:: WHAT IS REQUIRED ::
Below are the records. Retype, exactly, the lines from the first through the line with "vfov_deg: 10.0", and leave out the pictures.

:: EXERCISE DATA ::

+ + + +

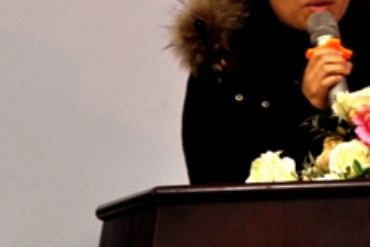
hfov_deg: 4.9
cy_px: -80
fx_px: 4297
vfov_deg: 3.3
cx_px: 562
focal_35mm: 418
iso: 400
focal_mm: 75
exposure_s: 1/6
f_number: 5.3
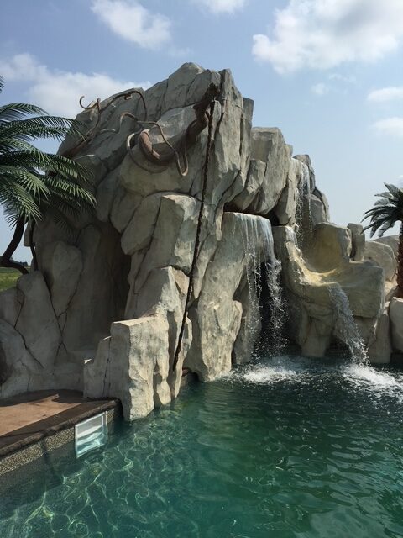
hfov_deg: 48.2
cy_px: 269
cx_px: 202
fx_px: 450
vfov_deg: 61.7
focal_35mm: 29
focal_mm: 4.15
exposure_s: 1/3300
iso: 32
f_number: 2.2
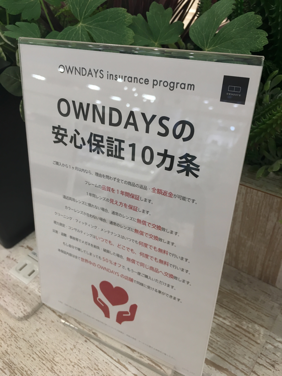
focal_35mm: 29
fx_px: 315
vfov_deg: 61.7
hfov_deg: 48.2
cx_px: 141
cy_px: 188
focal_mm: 4.15
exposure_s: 1/30
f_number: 2.2
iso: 25
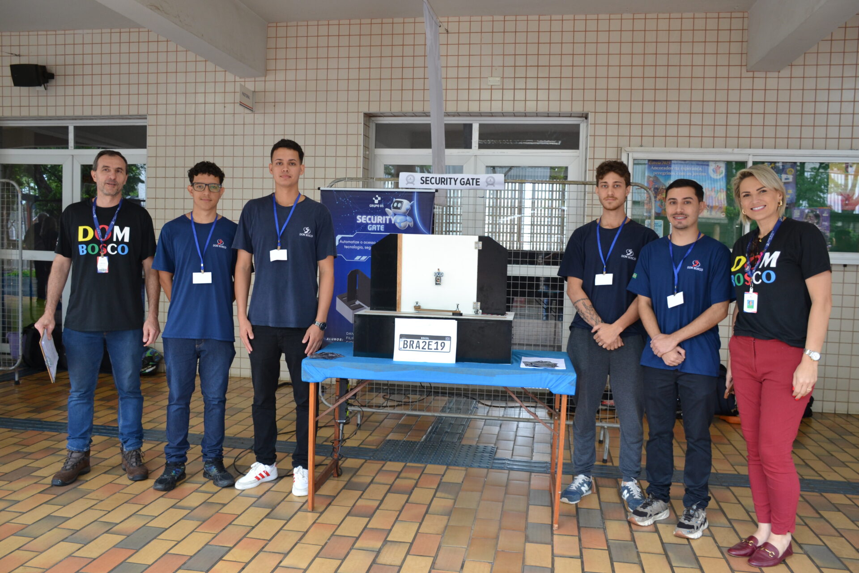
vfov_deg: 43.6
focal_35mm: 30
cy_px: 286
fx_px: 716
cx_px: 430
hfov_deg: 61.9
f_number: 3.5
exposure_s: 1/50
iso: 400
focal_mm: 20
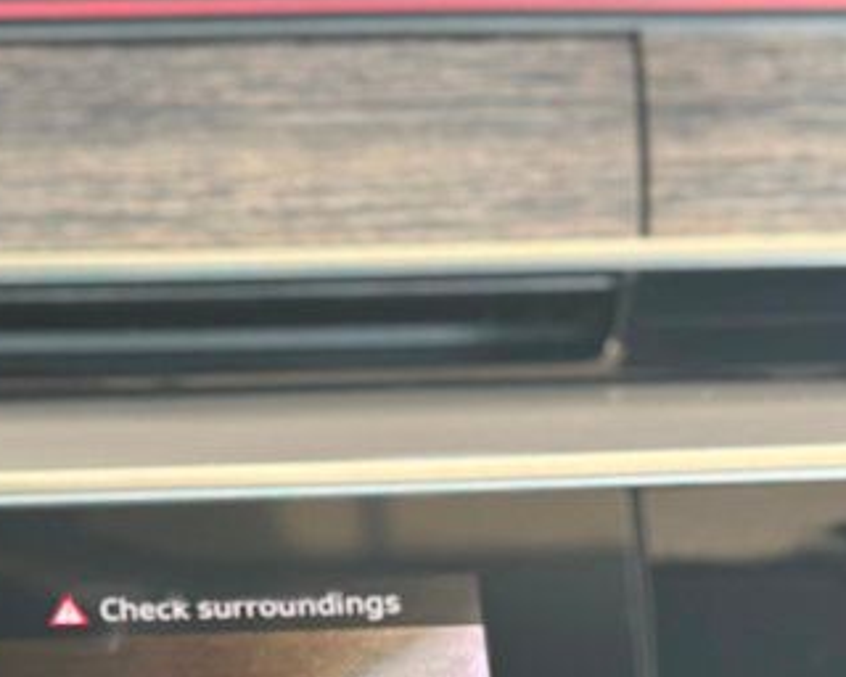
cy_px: 952
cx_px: -293
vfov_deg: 10.0
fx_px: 3756
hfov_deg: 12.4
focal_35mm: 150
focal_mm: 6.86
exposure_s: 1/40
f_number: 1.78
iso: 400
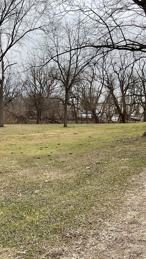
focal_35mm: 43
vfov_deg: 47.4
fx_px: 296
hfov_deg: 26.5
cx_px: 8
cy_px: 130
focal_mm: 3
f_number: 1.8
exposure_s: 1/478
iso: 16
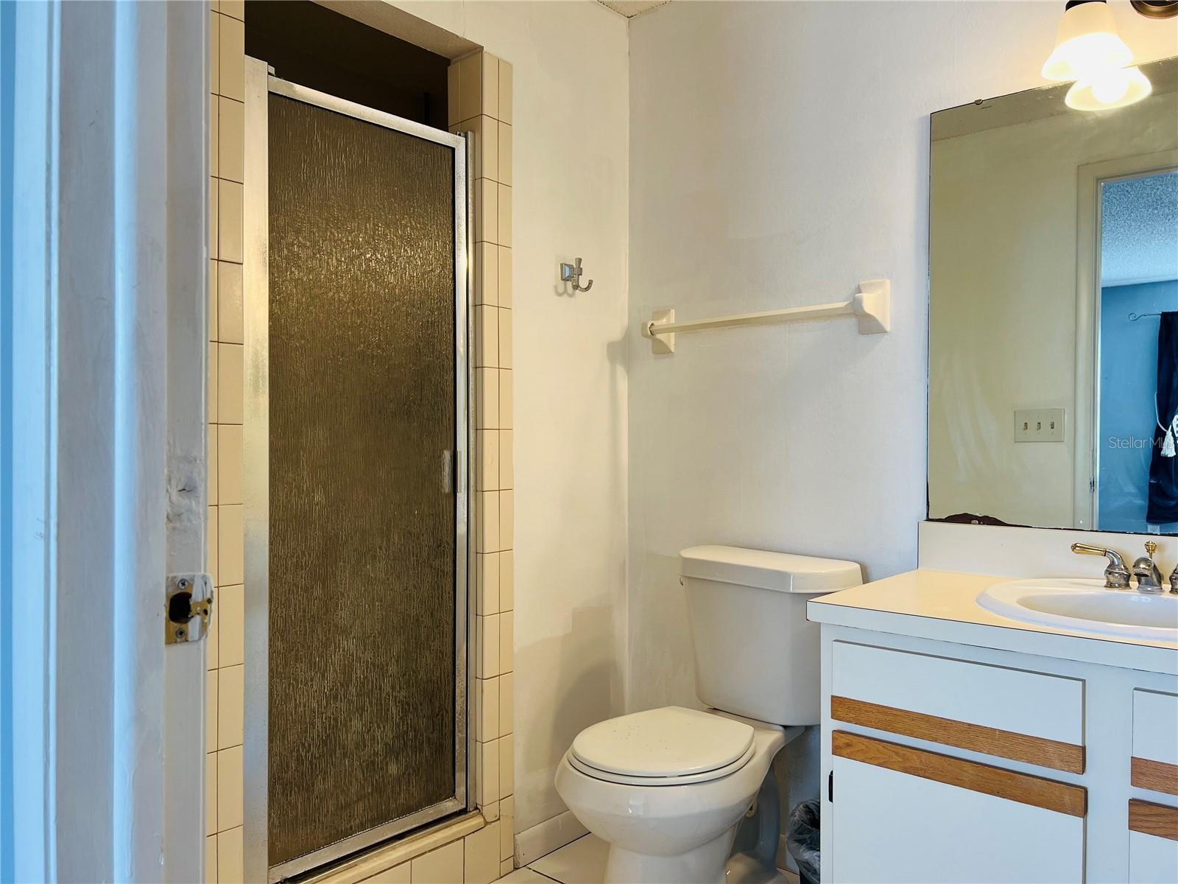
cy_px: 442
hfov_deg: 67.3
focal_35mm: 26
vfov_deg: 53.1
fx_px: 885
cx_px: 589
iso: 64
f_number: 1.5
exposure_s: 1/120
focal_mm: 5.7
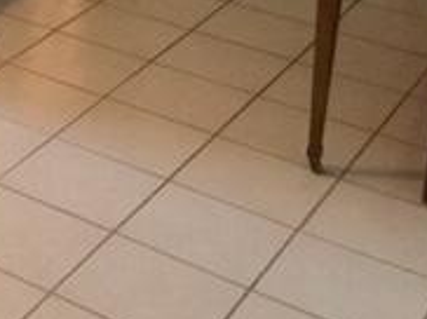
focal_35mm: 102
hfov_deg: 16.7
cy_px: -195
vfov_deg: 13.4
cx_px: -296
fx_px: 1257
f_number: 2.2
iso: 50
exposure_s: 1/15
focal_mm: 4.15
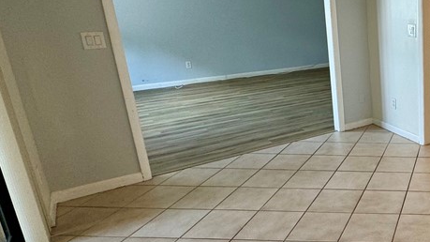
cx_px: 448
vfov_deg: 34.6
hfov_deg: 46.5
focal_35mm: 34
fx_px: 388
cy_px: 102
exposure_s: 1/120
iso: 80
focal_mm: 2.22
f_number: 2.2
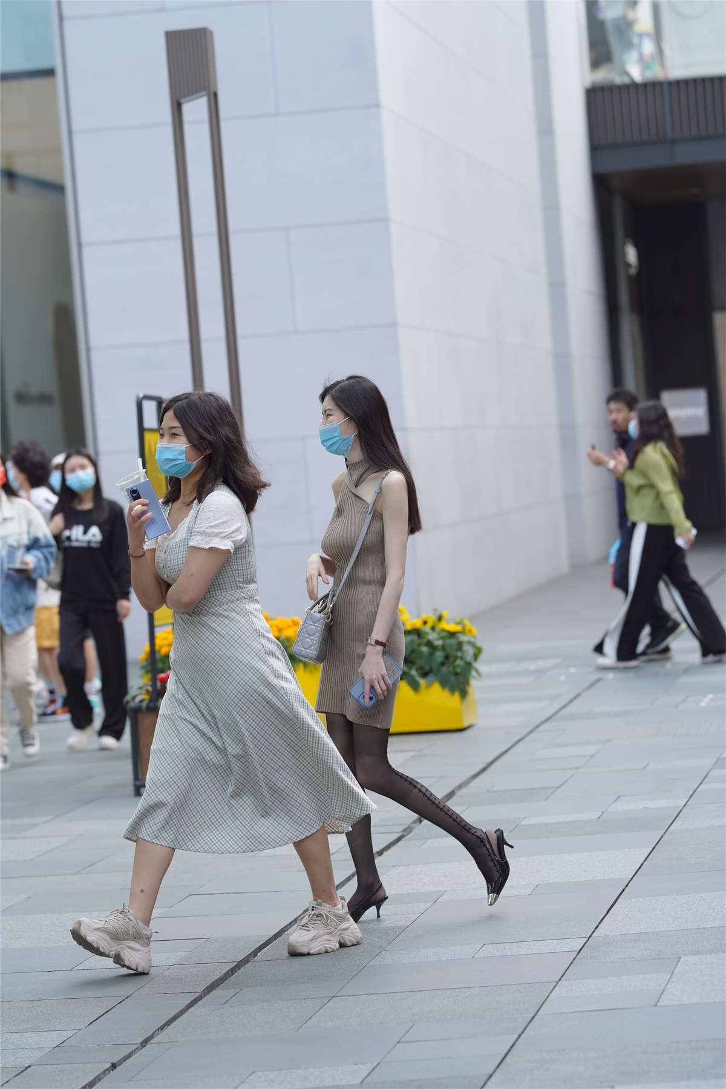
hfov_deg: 10.2
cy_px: 544
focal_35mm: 135
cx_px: 363
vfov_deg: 15.2
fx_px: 4083
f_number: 4
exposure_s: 1/400
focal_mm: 135
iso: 320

+ + + +

:: ANSWER ::
hfov_deg: 4.9
cy_px: -80
fx_px: 4297
vfov_deg: 3.3
cx_px: 562
focal_35mm: 418
iso: 400
focal_mm: 75
exposure_s: 1/6
f_number: 5.3
hfov_deg: 48.2
cy_px: 269
cx_px: 202
fx_px: 450
vfov_deg: 61.7
focal_35mm: 29
focal_mm: 4.15
exposure_s: 1/3300
iso: 32
f_number: 2.2
focal_35mm: 29
fx_px: 315
vfov_deg: 61.7
hfov_deg: 48.2
cx_px: 141
cy_px: 188
focal_mm: 4.15
exposure_s: 1/30
f_number: 2.2
iso: 25
vfov_deg: 43.6
focal_35mm: 30
cy_px: 286
fx_px: 716
cx_px: 430
hfov_deg: 61.9
f_number: 3.5
exposure_s: 1/50
iso: 400
focal_mm: 20
cy_px: 952
cx_px: -293
vfov_deg: 10.0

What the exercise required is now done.